Sony AI has open-sourced Woosh, a sound effects foundation model that generates audio from text prompts and video input. The release includes inference code, model weights, and distilled versions for running on consumer hardware.
What Happened
Sony AI published Woosh on April 2 via arXiv, along with open source code and pre-trained weights. The model is built as a complete audio generation pipeline: a high-quality encoder/decoder, a text-audio alignment model for conditioning, and two generation modes for text-to-audio and video-to-audio synthesis.

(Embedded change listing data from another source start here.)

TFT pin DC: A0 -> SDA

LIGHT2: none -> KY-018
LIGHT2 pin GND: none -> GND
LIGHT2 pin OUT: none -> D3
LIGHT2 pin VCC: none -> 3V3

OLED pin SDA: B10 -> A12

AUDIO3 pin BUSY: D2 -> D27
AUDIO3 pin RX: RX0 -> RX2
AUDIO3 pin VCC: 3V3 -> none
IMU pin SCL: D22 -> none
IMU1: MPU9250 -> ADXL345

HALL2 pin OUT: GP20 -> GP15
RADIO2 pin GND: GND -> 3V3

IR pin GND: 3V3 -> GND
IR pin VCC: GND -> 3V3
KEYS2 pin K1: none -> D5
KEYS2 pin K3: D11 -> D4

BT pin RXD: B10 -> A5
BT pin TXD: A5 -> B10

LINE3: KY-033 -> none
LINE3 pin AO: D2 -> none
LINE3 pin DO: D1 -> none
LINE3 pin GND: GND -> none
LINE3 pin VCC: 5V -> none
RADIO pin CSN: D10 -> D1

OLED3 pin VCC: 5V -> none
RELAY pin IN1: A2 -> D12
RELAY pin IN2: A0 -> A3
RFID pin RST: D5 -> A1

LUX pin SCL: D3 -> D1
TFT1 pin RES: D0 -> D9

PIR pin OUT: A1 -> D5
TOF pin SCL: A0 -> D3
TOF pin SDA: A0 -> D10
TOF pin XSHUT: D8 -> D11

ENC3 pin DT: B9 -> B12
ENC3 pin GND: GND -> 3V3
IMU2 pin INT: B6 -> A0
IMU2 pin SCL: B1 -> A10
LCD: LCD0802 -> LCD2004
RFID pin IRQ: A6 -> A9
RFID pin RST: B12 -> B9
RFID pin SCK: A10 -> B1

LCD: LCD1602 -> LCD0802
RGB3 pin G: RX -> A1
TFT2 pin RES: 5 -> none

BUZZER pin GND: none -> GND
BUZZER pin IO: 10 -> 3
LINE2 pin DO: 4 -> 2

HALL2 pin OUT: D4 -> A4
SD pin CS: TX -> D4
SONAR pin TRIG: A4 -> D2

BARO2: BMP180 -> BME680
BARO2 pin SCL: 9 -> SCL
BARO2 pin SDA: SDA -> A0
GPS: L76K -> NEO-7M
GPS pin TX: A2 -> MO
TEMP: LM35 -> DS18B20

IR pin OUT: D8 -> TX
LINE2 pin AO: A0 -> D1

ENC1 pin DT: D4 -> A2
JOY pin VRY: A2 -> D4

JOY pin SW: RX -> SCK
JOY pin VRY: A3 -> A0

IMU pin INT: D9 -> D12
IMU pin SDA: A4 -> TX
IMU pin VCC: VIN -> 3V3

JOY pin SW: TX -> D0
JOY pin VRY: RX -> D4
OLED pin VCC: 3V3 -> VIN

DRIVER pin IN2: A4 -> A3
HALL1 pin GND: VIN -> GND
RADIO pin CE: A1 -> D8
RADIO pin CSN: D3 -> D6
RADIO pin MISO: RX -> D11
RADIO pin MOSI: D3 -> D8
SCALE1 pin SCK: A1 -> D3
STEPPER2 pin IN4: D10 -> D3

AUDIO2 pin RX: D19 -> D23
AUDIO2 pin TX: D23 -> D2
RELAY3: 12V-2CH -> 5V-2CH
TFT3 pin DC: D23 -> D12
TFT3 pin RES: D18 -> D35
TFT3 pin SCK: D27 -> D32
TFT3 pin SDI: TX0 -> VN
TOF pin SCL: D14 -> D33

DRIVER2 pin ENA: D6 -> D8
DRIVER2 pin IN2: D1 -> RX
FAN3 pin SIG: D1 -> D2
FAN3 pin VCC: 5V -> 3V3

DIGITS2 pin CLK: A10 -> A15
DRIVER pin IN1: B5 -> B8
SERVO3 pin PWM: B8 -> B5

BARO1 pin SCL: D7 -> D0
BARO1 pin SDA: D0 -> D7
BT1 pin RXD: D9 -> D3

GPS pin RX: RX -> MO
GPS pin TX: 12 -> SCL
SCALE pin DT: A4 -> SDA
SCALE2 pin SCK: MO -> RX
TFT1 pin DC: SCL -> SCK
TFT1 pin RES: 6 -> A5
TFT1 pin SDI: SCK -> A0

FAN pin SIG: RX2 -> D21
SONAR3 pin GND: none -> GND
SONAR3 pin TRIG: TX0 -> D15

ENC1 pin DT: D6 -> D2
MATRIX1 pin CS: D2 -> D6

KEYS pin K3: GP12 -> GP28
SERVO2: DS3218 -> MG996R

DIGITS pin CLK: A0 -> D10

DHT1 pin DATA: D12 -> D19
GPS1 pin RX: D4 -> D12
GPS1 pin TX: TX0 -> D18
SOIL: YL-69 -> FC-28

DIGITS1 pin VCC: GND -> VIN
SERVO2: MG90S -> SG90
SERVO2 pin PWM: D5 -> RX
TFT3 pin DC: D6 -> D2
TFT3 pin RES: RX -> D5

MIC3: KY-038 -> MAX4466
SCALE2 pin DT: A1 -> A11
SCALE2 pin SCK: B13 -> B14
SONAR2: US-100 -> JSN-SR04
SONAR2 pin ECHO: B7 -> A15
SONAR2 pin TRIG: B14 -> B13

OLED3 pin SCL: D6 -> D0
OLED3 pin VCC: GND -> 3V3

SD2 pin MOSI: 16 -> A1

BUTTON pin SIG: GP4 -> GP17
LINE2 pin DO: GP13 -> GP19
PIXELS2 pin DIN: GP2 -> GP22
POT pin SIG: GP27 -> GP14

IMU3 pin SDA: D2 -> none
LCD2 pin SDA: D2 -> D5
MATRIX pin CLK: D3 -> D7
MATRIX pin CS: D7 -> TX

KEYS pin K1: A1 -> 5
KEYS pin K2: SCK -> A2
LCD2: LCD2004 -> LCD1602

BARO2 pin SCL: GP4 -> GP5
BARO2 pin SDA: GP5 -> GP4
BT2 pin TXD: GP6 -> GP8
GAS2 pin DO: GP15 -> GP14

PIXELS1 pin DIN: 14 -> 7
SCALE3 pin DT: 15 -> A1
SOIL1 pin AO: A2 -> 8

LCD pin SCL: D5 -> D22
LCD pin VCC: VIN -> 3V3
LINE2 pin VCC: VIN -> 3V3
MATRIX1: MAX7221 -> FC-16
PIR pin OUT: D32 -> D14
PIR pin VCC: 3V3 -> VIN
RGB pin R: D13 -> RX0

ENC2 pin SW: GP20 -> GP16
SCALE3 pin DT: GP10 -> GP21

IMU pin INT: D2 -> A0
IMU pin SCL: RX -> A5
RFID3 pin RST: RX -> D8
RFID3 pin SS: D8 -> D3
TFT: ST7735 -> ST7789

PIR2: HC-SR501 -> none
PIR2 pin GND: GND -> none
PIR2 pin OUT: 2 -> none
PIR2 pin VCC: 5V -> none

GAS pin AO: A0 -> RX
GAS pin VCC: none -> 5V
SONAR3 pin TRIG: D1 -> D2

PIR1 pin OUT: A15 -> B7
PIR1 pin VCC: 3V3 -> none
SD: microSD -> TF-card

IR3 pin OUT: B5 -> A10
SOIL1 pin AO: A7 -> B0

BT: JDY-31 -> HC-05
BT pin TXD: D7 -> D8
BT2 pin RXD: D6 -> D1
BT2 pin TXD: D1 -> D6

The distilled variants reduce computational requirements while maintaining generation quality, making deployment feasible on machines without data center hardware.
Why It Matters
Sound effects have been one of the slower categories to get open source AI treatment. Most creators still rely on sound libraries or paid services. Woosh changes that by offering both text-to-audio (describe the sound you want) and video-to-audio (let the model watch your clip and generate matching effects) in a single open pipeline.
The video-to-audio capability is particularly useful for video editors and game developers who need synchronized sound design. Instead of manually layering effects, you feed the model a video clip and it generates contextually appropriate audio.
Sony AI's evaluation shows Woosh performs competitively with or better than existing open alternatives like StableAudio-Open and TangoFlux across their benchmark suite.
Key Details
- Publisher: Sony AI
- Components: Audio encoder/decoder, text-audio alignment model, text-to-audio generator, video-to-audio generator
- Distilled models: Lightweight variants included for resource-constrained environments
- Benchmarks: Competitive with or better than StableAudio-Open and TangoFlux
- License: Open source (inference code and model weights available)
- Use cases: Sound design, video post-production, game audio, content creation
What to Do Next
Check the Woosh paper for architecture details and benchmark comparisons. The inference code and weights are available through the project's GitHub repository linked in the paper. If you work in video production or game development, the video-to-audio mode is worth testing against your current sound design workflow.